Have to get after them early. Nice catch! C2


----------



## whiteRhino (Apr 30, 2010)

Hey Destinfish, long time lurker here, first time poster.

I was wondering if you (or anyone) might be able to give me some tips on chasing the pomps out there? I've been driving down from Tallahassee recently a couple of times a week to stay at my brother's place in Ft. Walton and stalk the beaches. I just tried targeting pompano for the first time this past week in the surf on the east end of Okaloosa Island, with no luck. 

I feel like I've "mastered" the sand flea, as I can consistently find them within 5 minutes of hitting the beach anywhere in the Walton area, and the nice big females too, but no pompano to feast on 'em. I fished the incoming 6-10am tide Wednesday (day of your report) and Thursday, soaking store-bought pompano rigs just on the outside edge of the first sandbar. I did manage to land a nice (est.) 30# red; otherwise nothing but missing baits both days (couple of cats when I tried some peeled shrimp). I've been most attracted to the undeveloped end of Okaloosa Island as it appears to have some interesting features and doesn't seem to be very densely populated with fishermen during the week. Should I be looking at other parts of the county instead? Are there some kind of submerged features in places like the Crab Trap (not sure which one you're referring to, aren't there three or four "Crab Trap"s along the Destin beach, or the one on Okaloosa?) or over at Pompano Joes (another spot I've heard referenced) that makes them more conducive to holding these fish?

As I mentioned I've been fishing the outside edge of the first sandbar; during the incoming tide in the morning the trough right at the sand's edge on Okaloosa has been too high and dry to put down a bait. I did find sort of a trough-inlet (no outlet) where a sand berm kicked out to meet the sand bar that held enough water before high tide to try soaking but no luck. Is it worth fishing the evening outgoing tide when that trough still has water in it but the currents are starting to move again? Is there a trough at the Crab Trab that's farther from shore and holds more water or are you guys catching them outside of the sandbar over there?
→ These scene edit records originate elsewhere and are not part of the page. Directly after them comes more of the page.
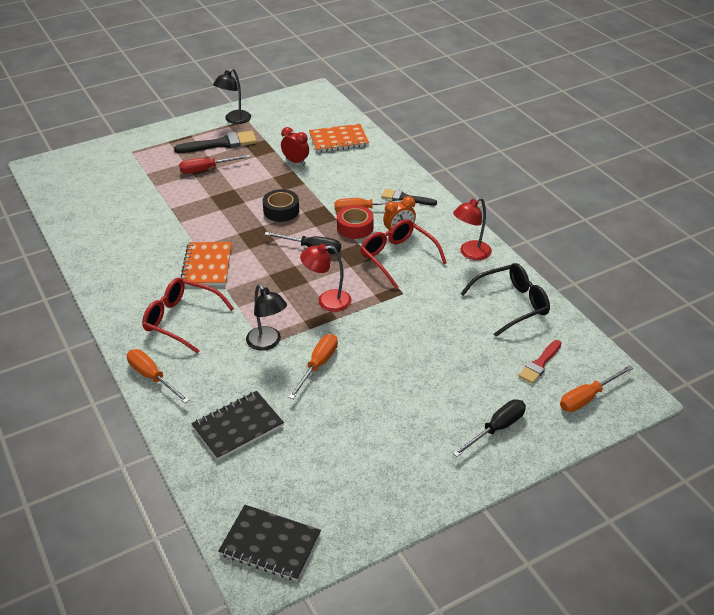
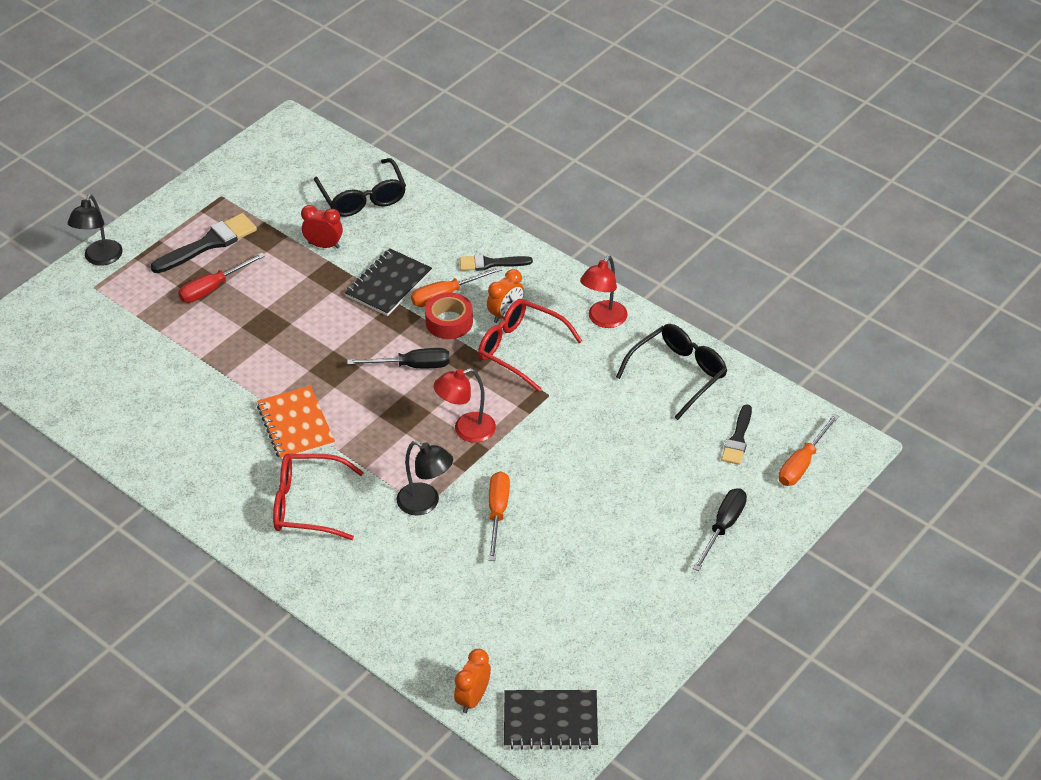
camera: 20 degrees left, 5 degrees up
orange screwdriver [127,349,189,403] -> none
black notebook [191,391,284,460] -> black notebook moved to [345,249,432,316]
black lamp [213,68,251,124] -> black lamp moved to [67,194,123,266]
black tape [263,189,299,222] -> none
orange notebook [309,124,369,153] -> black glasses [314,158,406,217]
red brush [518,340,561,384] -> black brush [721,404,752,465]
none -> orange clock [454,649,491,713]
One conclusion I think I've come to is that the store-bought pompano rigs (Sea Striker and otherwise) have hooks that must be way too large. Even with a medium to large size flea on them, at least half of the hook is exposed. If a pomp's eyesight is as good as everyone claims that can't be helpful, let alone the fact that it seems they could just pluck the baits off at will without hooking up. I'm going to try tying my own with #1 kahle or circles before making the trip back down in a couple of days. Also not sure about using just a bead above the hook versus bead & foam. Maybe with foam when the waters stirred up, without when it's clear?

Any advice you or anyone could offer would be awesome!


----------



## Destinfishin (Jul 10, 2009)

*White Rhino*

Don't really know what to tell you about the pompano. I have stood on the beach in the middle of 4 to 5 guys 12 to 15 rods and had fish caught around me. Guys on both sides limit out or at least 5 pomps and I will have 1 or 2 .
I would go th Half Hitch tackle in destin they have some really good rigs and they have only #2 circle hooks sounds like your hook is to big. Other than that try to read the beach and look for deeper holes around the sand bars. I also fish Pompano Joes in Destin down by Holiday road and crab trap is just up the road
Hope this helps:fishing:


----------



## RuddeDogg (Mar 20, 2004)

Welcome Rhino, nice work Destin.


----------



## whiteRhino (Apr 30, 2010)

Thanks Destin. I guess I'll keep plugging away and report back with how I do. I'll be back down there Tuesday evening through Thursday morning, probably try OI again and if no luck maybe move farther east.


----------